Nimona Review: Netflix strikes again with animation
The 2023 of animation will be all about a confrontation, perhaps not definitive but certainly fascinating and epochal, between the technological and avant-garde overkill of Spider-Man: Across the Spider-Verse (here is our review of Across The Spider-Verse) and the honor and respect of tradition with Hayao Miyazaki’s How do you live (which, after knowingly avoiding all major world festivals, will be presented in Japan starting July 12 with an already cult-like promotional campaign that stakes everything on the master’s fame: no images or any trailer before theatrical release, unthinkable in today’s entertainment world). A little place at the bottom of the heart, however, will also have to be found for Nimona, signed by Nick Bruno and Troy Quane, in his second directorial effort in animation after 2019’s Undercover Spies, produced by Blue Sky Studios, Fox’s former animated studio.
And Nimona itself, after all, was born under the Blue Sky umbrella but took a big risk after the merger between Disney and Fox, suffering one postponement after another because of LGBTQ issues addressed chest out and deemed too ‘hot’ for an animated product. Even, Nimona was permanently cancelled when the House of Mickey Mouse decided to close Blue Sky Studios.

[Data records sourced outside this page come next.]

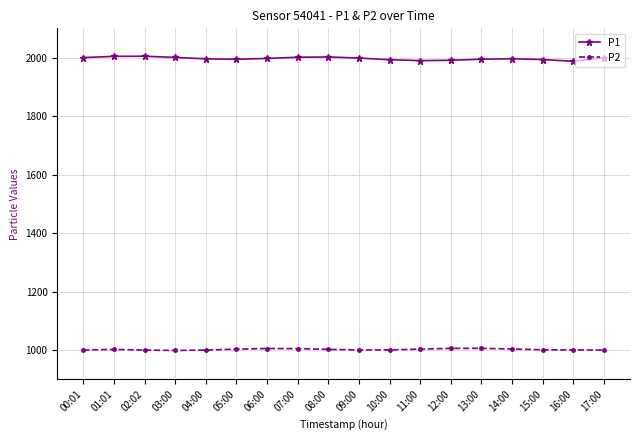

What is the value of the P1 point at the 10th from the left?

1998.4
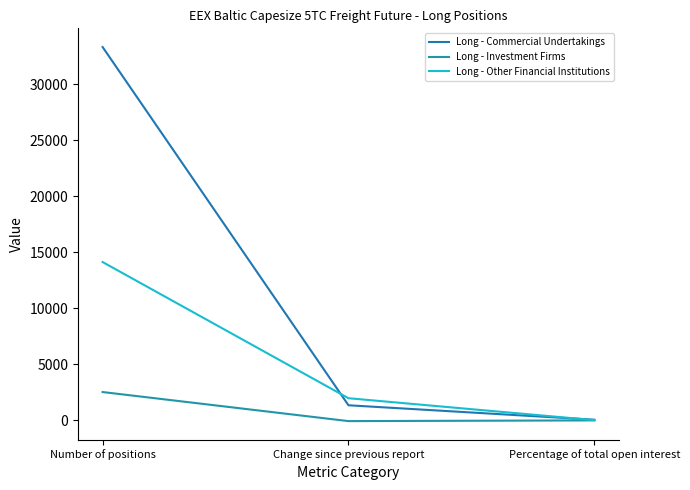

Reading right to left, extract all data points from this chart.

Long - Commercial Undertakings: 64.5	1353.6	33298.3
Long - Investment Firms: 4.9	-59.1	2533.0
Long - Other Financial Institutions: 27.4	1982.4	14125.0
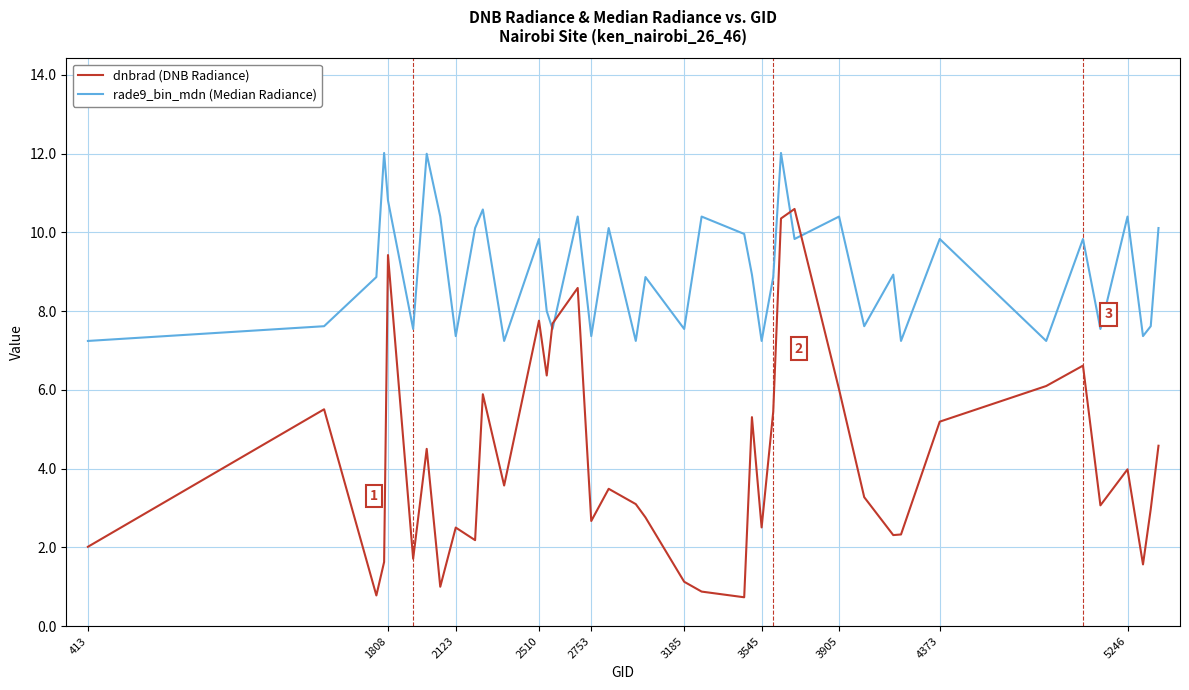

List the series in order of their overall mean, lowest first.

dnbrad (DNB Radiance), rade9_bin_mdn (Median Radiance)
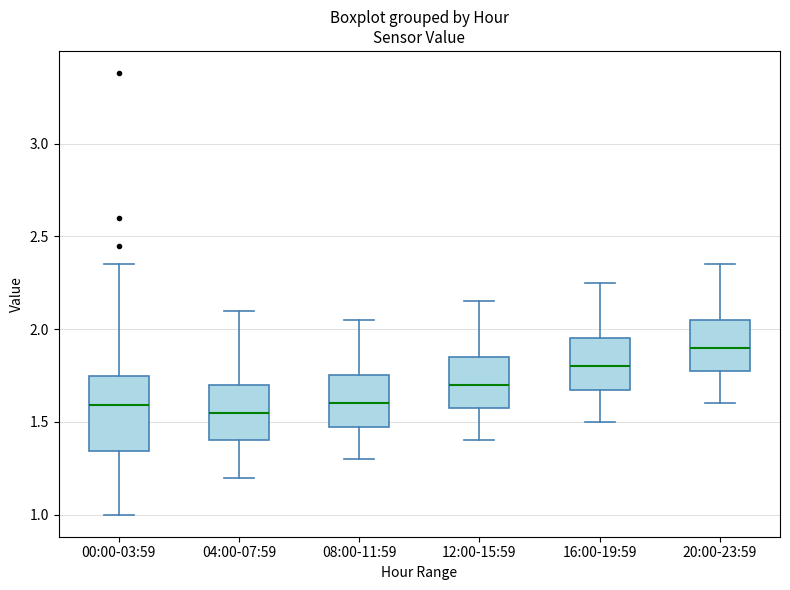

Reading left to right, read every box against the y-axis: the position of its median line, the range the box covers, and the ends of its whiskers. The values are not printed on the chart, so give them approximately, as read against the axis.

00:00-03:59: median 1.60, box 1.35 to 1.75, whiskers 1.00 to 2.35
04:00-07:59: median 1.55, box 1.40 to 1.70, whiskers 1.20 to 2.10
08:00-11:59: median 1.60, box 1.45 to 1.75, whiskers 1.30 to 2.05
12:00-15:59: median 1.70, box 1.55 to 1.85, whiskers 1.40 to 2.15
16:00-19:59: median 1.80, box 1.65 to 1.95, whiskers 1.50 to 2.25
20:00-23:59: median 1.90, box 1.75 to 2.05, whiskers 1.60 to 2.35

But thanks to Annapurna, which decided to bet on the work by buying the rights, DNEG Animation, which provided the animation, and of course Netflix, which after performing well in recent years in the field of animation (with works such as Guillermo Del Toro’s Pinocchio, but also Klaus, The monster of the seas, Wendell & Wild, Where is my body? and The Mitchells vs. The Machines) decided to purchase its global distribution rights: like a happy fairy tale ending, Nimona has finally come true.
Nimona, a colorful propaganda fantasy
Based on ND Stevenson’s graphic novel of the same name (published in Italy by Bao Publishing) and played, in the original version, by Chloë Grace Moretz as the title character of the play and Riz Ahmed as the knight Ballister Blackheart, the film tells a story of friendship destined to be born in the worst period of the lives of the two protagonists and to endure in the dark times traversed by the Regno, a futuristic city-world in which the Queen and citizens are protected by the Knights, a guardhouse somewhere between police and real celebrities (complete with ceremonies at the stadium for knighthood and requests for selfies from those lucky enough to meet them on the street).
It must be said that the absolute least convincing thing about Nimona is just the medieval-futuristic world, in every way similar to ours (though more technologically advanced) except for this special military corps, the use of 1200-or-so clothing, and, of course, Nimona, a pestiferous shape-shifter who belongs to the Monsters, the other race that inhabits this fantasy Earth and whom humans have obviously grown up with the diktat that they must hate and, possibly, kill. Beautiful, however, is the character design, which coupled with the graphic style closely resembles that of The Legend of Zelda: Tears of the Kingdom (or that of Breath of the Wild, you name it).

Netflix has politely asked us not to reveal salient plot passages, so we will try to address the following paragraphs with some verbal contortionism. However, Nimona and Ballister will find themselves teaming up. and he (a homosexual and in love with fellow knight Ambrosius) will slowly begin to understand her (a societal outcast with a tragic past, eager to become a renowned criminal after spending her whole life in hiding) point of view.
But, surprisingly, Nimona’s focus is not so much that (evidently taken for granted) of the recoupment of the different, as much as that of the strength and danger of propagandaand the manipullation of news, and thus of the images and the way in which this power, darker than any spell, succeeds in bewitching the masses without possibility of appeal. The kaiju-style ending, just to close the loop with the Japanese animation mentioned in the opening, reminded me a lot of Mamoru Hosoda’s films, which is why I loved Nimona even more.